- Provided data
────────────────────────────────────────
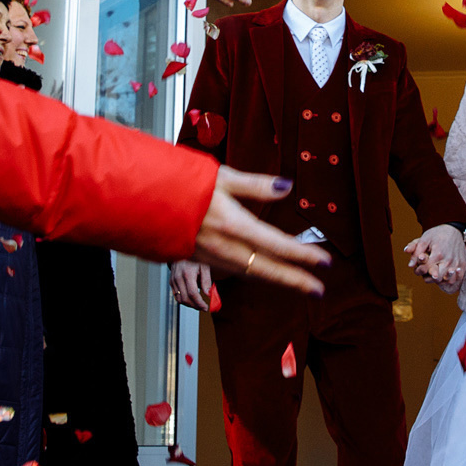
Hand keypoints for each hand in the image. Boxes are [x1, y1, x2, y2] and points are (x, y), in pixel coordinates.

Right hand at [169, 259, 213, 310]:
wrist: (181, 249)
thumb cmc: (194, 256)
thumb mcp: (204, 266)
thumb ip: (206, 281)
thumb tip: (209, 294)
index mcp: (187, 274)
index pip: (192, 294)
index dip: (199, 303)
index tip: (206, 308)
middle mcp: (178, 278)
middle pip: (185, 299)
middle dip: (195, 306)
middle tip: (204, 308)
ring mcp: (173, 280)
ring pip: (180, 299)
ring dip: (189, 304)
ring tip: (198, 304)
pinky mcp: (171, 282)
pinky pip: (176, 295)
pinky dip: (184, 300)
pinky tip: (191, 299)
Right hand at [192, 167, 330, 295]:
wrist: (141, 200)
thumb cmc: (181, 184)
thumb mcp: (222, 177)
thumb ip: (257, 185)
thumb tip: (286, 186)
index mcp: (233, 225)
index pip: (277, 245)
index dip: (303, 255)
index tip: (324, 261)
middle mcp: (224, 247)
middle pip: (267, 270)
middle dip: (295, 280)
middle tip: (318, 288)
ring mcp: (210, 257)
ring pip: (251, 274)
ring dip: (276, 279)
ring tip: (297, 283)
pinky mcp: (199, 260)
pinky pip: (233, 273)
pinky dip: (254, 275)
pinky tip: (262, 273)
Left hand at [404, 224, 465, 289]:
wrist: (453, 229)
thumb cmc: (437, 234)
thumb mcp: (424, 239)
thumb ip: (415, 252)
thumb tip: (410, 265)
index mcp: (438, 254)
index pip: (425, 269)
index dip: (418, 270)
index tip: (417, 268)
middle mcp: (448, 260)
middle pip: (436, 278)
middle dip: (428, 277)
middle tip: (426, 272)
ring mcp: (456, 263)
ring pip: (447, 280)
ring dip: (439, 279)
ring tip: (435, 273)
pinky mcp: (462, 264)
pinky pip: (456, 278)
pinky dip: (450, 279)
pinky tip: (444, 274)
────────────────────────────────────────
Return each line from the material that includes the string "index".

- Task response
index mcp: (187, 274)
index pip: (192, 294)
index dip: (199, 303)
index tip: (206, 308)
index mcp: (233, 225)
index pip: (277, 245)
index dip: (303, 255)
index tip: (324, 261)
index mcp: (438, 254)
index pip: (425, 269)
index dip: (418, 270)
index tip: (417, 268)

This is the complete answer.